If you have trouble doing one thing with a specific handler, keep in mind you can use more than one to help you out. There might be a few ways to accomplish what you want, but here is an example:

<importer>
    <preParseHandlers>
        <tagger class="com.norconex.importer.handler.tagger.impl.TextPatternTagger">
            <pattern field="lectureSyllabusTable" group="1"><![CDATA[
              <p>\s+<b>Lecture syllabus:</b><br>\s+<TABLE.*?>(.*?)</TABLE>
            ]]></pattern>
            <restrictTo field="document.contentType">text/html</restrictTo>
        </tagger>

        <tagger class="com.norconex.importer.handler.tagger.impl.SplitTagger">
            <split fromField="lectureSyllabusTable" toField="lectureSyllabusRows" regex="true">
                <separator><![CDATA[
                  </TD></TR>
                ]]></separator>
            </split>
            <restrictTo field="document.contentType">text/html</restrictTo>
        </tagger>

        <tagger class="com.norconex.importer.handler.tagger.impl.ReplaceTagger">
            <replace fromField="lectureSyllabusRows" toField="lectureSyllabus"
                     regex="true">
                <fromValue><![CDATA[
                  <TR.*<TD>(.*)
                ]]></fromValue>
                <toValue>$1</toValue>
            </replace>
          <restrictTo field="document.contentType">text/html</restrictTo>
        </tagger>        

        <tagger class="com.norconex.importer.handler.tagger.impl.DebugTagger"
                logFields="lectureSyllabus" logContent="false" logLevel="INFO" />        
    </preParseHandlers>
</importer>

If you find it too verbose you can also create your own Tagger that will do exactly what you want using Java.

PaboukCZ commented 7 years ago

This works fine! Thanks again for your advices and clear examples!
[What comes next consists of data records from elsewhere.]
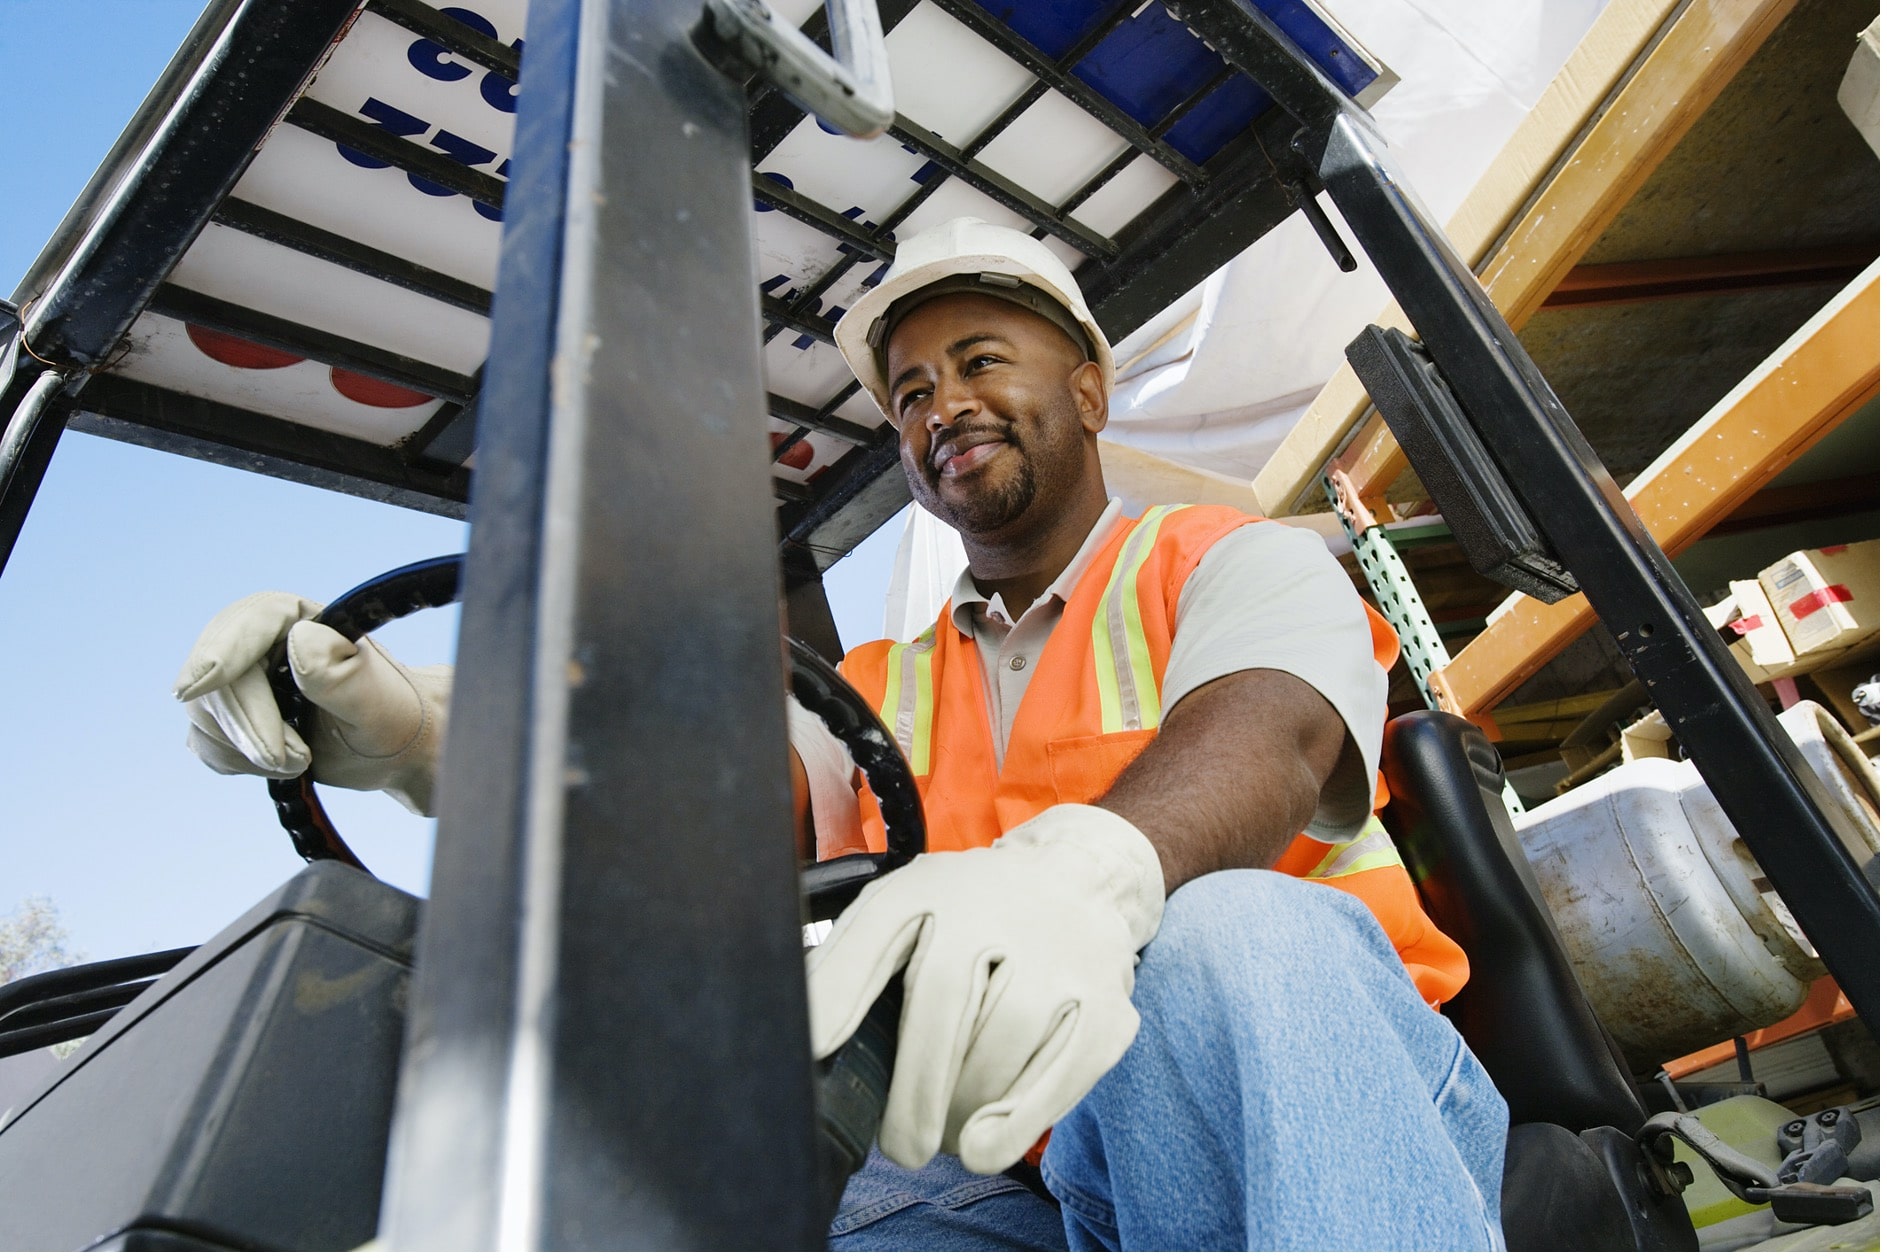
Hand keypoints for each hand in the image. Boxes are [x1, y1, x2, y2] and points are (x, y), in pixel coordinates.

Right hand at [173, 591, 451, 815]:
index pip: (247, 624)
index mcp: (299, 618)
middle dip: (250, 726)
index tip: (195, 688)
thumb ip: (337, 673)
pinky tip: (282, 762)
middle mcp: (261, 642)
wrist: (393, 745)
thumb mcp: (375, 699)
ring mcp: (239, 680)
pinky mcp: (229, 717)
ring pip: (205, 714)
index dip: (219, 652)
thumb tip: (298, 637)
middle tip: (297, 759)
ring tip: (303, 759)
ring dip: (248, 749)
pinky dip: (239, 761)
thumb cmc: (393, 714)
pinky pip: (207, 741)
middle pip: (218, 678)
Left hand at [806, 803, 1164, 1172]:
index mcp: (930, 888)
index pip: (876, 935)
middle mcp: (996, 910)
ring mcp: (1057, 957)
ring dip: (960, 1112)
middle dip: (912, 1093)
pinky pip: (1060, 1077)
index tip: (813, 1046)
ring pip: (998, 1051)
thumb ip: (850, 964)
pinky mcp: (1105, 1006)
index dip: (840, 991)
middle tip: (901, 1146)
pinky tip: (985, 1146)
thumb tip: (804, 1036)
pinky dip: (1018, 1122)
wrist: (1078, 884)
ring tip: (944, 1134)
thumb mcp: (903, 912)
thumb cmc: (971, 916)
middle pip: (941, 1009)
essiembre commented 7 years ago

Just a FYI. Small enhancements were made to ReplaceTagger and can be found in the latest Importer snapshot release. They are new flags: wholeMatch and replaceAll. The later now allows you to replace all occurrences of a match in the fromValue with the value of toValue. With this new option, you can simplify further your last use case (assuming you want all text as a single value instead of multi-value):

        <tagger class="com.norconex.importer.handler.tagger.impl.TextPatternTagger">
            <pattern field="lectureSyllabusTable" group="1"><![CDATA[
              <p>\s+<b>Lecture syllabus:</b><br>\s+<TABLE.*?>(.*?)</TABLE>
            ]]></pattern>
            <restrictTo field="document.contentType">text/html</restrictTo>
        </tagger>
        <tagger class="com.norconex.importer.handler.tagger.impl.ReplaceTagger">
            <replace fromField="lectureSyllabusTable" toField="lectureSyllabus"
                     regex="true" replaceAll="true">
                <fromValue><![CDATA[
                  <TR.*?&nbsp;</TD><TD>(.*?)</TD></TR>
                ]]></fromValue>
                <toValue>$1</toValue>
            </replace>
          <restrictTo field="document.contentType">text/html</restrictTo>
        </tagger>

This importer update is included in the latest HTTP Collector snapshot release.